## WORK ORDER
Go through the entries and write each one out again unchanged.

%%

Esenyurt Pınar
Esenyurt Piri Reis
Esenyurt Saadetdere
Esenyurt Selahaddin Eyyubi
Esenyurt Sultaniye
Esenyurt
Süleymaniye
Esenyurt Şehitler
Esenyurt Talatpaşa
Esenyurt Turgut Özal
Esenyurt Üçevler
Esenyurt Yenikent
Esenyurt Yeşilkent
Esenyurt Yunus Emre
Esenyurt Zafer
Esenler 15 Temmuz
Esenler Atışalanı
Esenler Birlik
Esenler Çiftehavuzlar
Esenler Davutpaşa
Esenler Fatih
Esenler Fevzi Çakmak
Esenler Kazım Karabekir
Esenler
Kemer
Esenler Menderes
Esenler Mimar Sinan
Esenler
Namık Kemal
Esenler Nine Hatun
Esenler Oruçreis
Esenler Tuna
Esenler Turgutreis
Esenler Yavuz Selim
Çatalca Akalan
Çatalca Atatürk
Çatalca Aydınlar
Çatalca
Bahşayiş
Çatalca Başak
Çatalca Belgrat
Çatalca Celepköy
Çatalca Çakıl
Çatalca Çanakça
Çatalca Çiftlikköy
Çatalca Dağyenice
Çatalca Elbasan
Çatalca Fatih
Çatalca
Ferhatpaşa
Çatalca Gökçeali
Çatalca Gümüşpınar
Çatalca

%%

## ANSWER TO THE PROBLEM
Esenyurt Pınar
Esenyurt Piri Reis
Esenyurt Saadetdere
Esenyurt Selahaddin Eyyubi
Esenyurt Sultaniye
Esenyurt
Süleymaniye
Esenyurt Şehitler
Esenyurt Talatpaşa
Esenyurt Turgut Özal
Esenyurt Üçevler
Esenyurt Yenikent
Esenyurt Yeşilkent
Esenyurt Yunus Emre
Esenyurt Zafer
Esenler 15 Temmuz
Esenler Atışalanı
Esenler Birlik
Esenler Çiftehavuzlar
Esenler Davutpaşa
Esenler Fatih
Esenler Fevzi Çakmak
Esenler Kazım Karabekir
Esenler
Kemer
Esenler Menderes
Esenler Mimar Sinan
Esenler
Namık Kemal
Esenler Nine Hatun
Esenler Oruçreis
Esenler Tuna
Esenler Turgutreis
Esenler Yavuz Selim
Çatalca Akalan
Çatalca Atatürk
Çatalca Aydınlar
Çatalca
Bahşayiş
Çatalca Başak
Çatalca Belgrat
Çatalca Celepköy
Çatalca Çakıl
Çatalca Çanakça
Çatalca Çiftlikköy
Çatalca Dağyenice
Çatalca Elbasan
Çatalca Fatih
Çatalca
Ferhatpaşa
Çatalca Gökçeali
Çatalca Gümüşpınar
Çatalca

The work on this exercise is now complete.